START STUDY MATERIAL
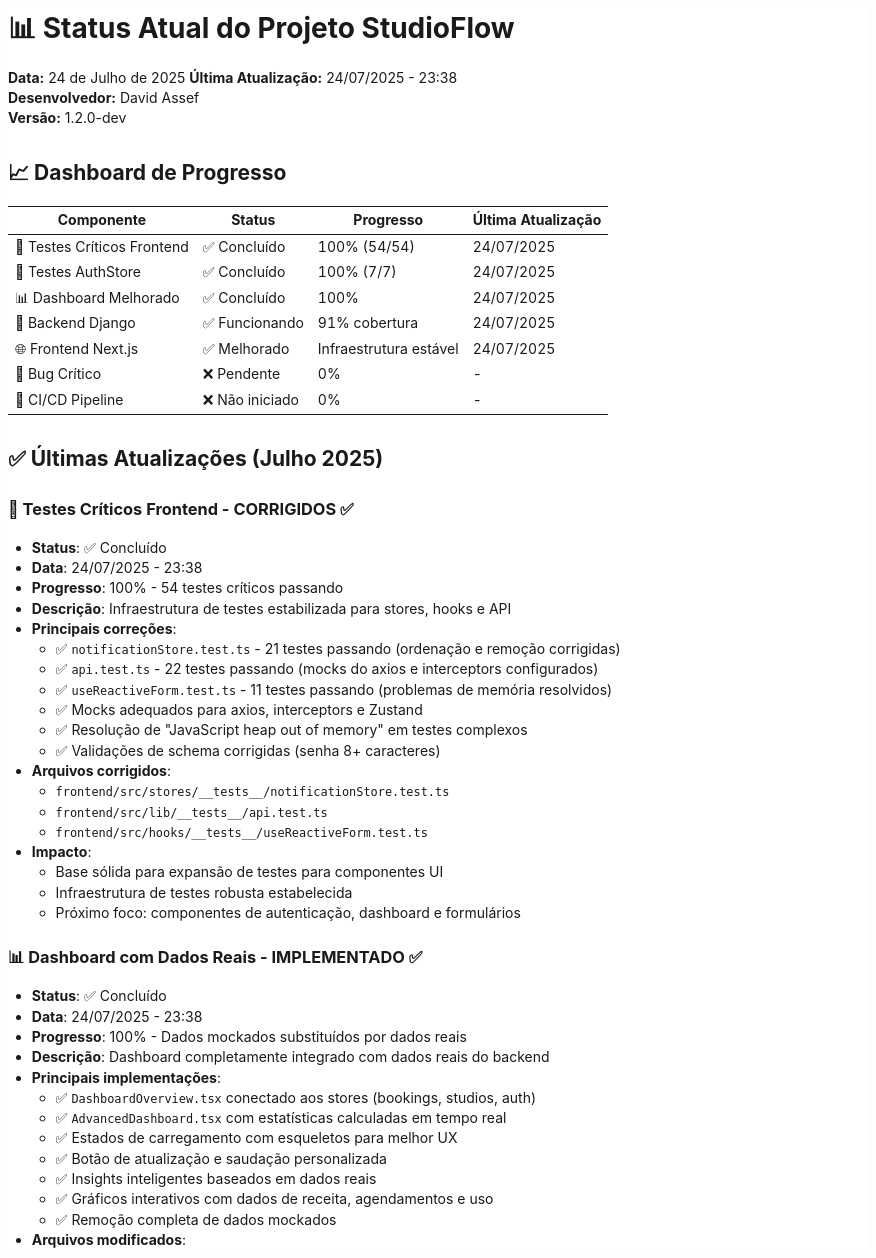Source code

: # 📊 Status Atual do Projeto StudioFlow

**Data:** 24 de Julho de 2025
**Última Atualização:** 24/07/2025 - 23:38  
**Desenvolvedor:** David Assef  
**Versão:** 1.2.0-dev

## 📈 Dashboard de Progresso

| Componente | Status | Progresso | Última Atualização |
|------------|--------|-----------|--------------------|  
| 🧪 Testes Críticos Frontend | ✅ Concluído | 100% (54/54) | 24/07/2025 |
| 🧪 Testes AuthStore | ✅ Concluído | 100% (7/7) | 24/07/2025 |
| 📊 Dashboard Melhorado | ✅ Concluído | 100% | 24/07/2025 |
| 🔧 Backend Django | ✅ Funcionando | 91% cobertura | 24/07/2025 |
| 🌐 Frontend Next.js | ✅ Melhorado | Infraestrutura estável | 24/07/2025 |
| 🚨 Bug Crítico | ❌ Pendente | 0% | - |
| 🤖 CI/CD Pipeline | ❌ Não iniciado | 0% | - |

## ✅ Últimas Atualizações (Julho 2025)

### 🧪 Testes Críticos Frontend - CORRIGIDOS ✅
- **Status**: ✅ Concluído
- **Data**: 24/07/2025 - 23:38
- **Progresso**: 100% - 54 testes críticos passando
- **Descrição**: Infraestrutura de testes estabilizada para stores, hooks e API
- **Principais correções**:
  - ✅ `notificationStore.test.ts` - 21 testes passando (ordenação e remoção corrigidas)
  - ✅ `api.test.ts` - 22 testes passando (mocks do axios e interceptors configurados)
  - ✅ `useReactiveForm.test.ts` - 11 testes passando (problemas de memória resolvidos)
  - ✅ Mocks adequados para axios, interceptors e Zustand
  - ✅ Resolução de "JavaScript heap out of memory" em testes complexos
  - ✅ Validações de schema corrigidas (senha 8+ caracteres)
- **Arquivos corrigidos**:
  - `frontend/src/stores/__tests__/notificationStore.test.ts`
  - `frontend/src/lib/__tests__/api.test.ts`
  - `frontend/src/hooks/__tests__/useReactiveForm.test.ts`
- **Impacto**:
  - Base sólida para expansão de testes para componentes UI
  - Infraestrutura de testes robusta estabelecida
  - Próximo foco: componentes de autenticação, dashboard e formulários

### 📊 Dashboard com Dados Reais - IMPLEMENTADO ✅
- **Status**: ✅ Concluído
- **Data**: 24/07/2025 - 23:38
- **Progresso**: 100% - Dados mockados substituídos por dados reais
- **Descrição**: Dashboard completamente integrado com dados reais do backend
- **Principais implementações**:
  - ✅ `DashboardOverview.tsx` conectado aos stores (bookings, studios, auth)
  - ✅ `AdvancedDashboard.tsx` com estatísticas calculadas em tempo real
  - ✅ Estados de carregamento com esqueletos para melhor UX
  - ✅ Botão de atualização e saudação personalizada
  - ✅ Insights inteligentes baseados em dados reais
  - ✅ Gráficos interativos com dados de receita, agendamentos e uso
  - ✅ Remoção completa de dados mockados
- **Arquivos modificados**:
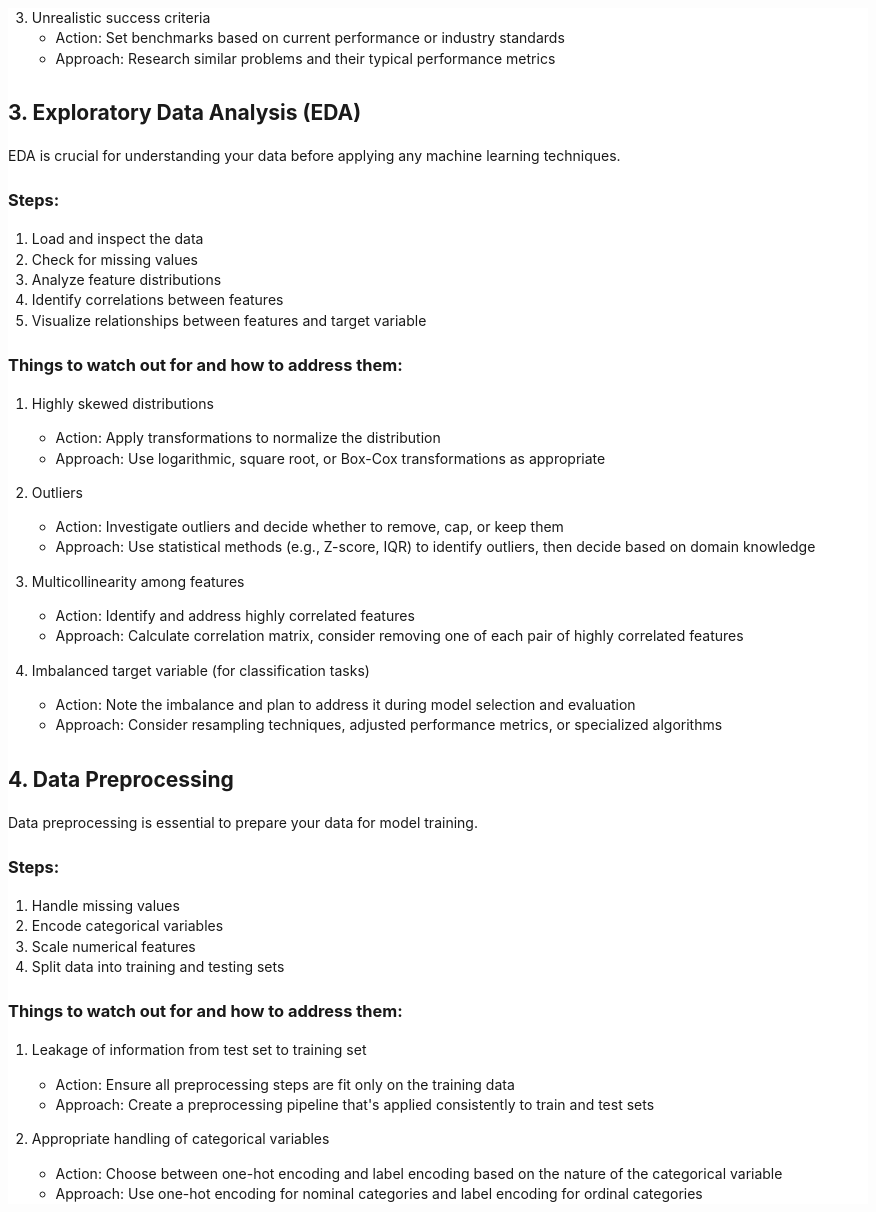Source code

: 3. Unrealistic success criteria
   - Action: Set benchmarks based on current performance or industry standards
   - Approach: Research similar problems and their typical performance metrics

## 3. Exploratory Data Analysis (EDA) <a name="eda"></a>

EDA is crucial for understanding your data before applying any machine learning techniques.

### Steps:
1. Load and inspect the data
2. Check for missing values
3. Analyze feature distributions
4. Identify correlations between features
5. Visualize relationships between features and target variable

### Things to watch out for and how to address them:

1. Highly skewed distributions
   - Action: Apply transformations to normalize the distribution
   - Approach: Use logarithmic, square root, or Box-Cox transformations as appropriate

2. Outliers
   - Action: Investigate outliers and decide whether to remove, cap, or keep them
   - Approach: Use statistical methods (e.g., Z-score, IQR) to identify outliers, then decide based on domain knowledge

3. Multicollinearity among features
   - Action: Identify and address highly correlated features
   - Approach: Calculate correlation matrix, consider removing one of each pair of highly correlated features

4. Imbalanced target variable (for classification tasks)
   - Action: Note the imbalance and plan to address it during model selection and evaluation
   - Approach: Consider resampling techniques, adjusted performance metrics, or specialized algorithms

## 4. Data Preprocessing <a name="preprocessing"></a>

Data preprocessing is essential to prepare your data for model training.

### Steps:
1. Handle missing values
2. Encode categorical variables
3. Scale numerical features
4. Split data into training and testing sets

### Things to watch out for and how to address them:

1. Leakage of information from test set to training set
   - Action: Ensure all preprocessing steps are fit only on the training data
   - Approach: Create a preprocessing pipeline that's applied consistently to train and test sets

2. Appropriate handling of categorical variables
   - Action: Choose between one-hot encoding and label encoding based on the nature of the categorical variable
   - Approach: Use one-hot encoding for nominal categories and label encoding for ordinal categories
END STUDY MATERIAL
**PROBLEM REQUIREMENTS**
Pull out all lines containing the word "Approach" from the entries above.

**WRITTEN REPLY**
   - Approach: Research similar problems and their typical performance metrics
   - Approach: Use logarithmic, square root, or Box-Cox transformations as appropriate
   - Approach: Use statistical methods (e.g., Z-score, IQR) to identify outliers, then decide based on domain knowledge
   - Approach: Calculate correlation matrix, consider removing one of each pair of highly correlated features
   - Approach: Consider resampling techniques, adjusted performance metrics, or specialized algorithms
   - Approach: Create a preprocessing pipeline that's applied consistently to train and test sets
   - Approach: Use one-hot encoding for nominal categories and label encoding for ordinal categories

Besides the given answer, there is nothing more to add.